# GIVEN DATA

########

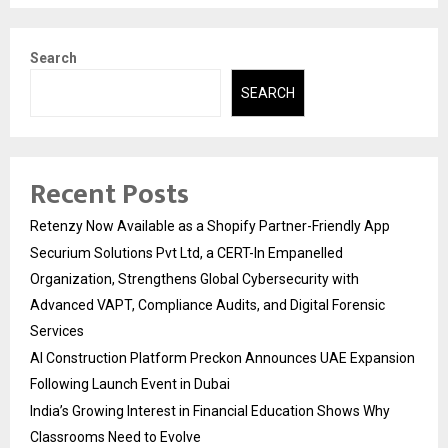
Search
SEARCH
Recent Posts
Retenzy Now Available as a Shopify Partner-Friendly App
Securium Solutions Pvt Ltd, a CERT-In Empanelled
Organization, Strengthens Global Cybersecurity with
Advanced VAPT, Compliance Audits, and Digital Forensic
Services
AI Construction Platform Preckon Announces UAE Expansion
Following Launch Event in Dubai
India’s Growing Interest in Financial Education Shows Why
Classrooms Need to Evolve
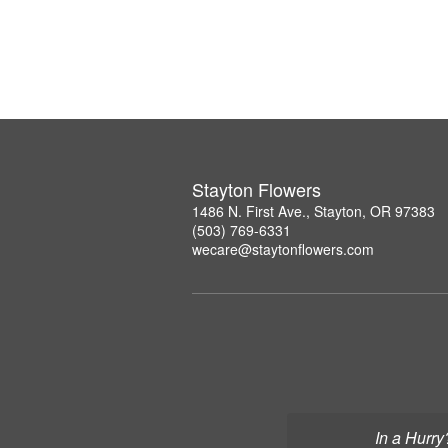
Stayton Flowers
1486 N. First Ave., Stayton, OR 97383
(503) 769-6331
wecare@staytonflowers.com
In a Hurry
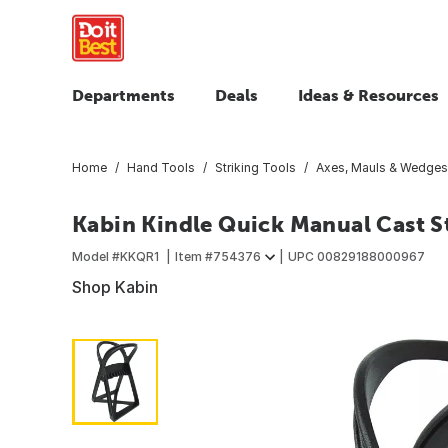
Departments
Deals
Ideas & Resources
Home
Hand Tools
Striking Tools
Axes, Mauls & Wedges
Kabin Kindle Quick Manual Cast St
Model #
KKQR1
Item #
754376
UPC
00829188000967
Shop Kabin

########

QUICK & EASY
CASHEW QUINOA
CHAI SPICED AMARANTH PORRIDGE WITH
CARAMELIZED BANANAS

########

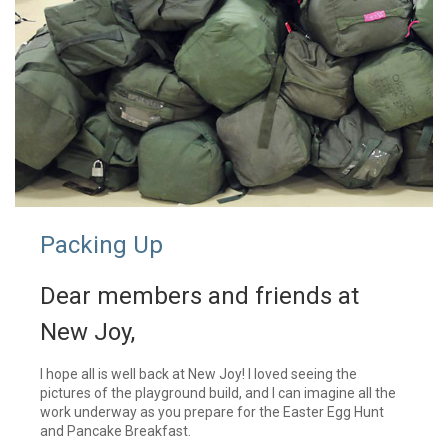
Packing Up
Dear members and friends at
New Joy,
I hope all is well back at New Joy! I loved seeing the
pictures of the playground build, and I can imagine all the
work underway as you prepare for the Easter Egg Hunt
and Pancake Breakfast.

########

# PROBLEM REQUIREMENTS
List every line in the records above that contains the word "Kabin", matching its capitalization.

# ANSWER
Kabin Kindle Quick Manual Cast St
Shop Kabin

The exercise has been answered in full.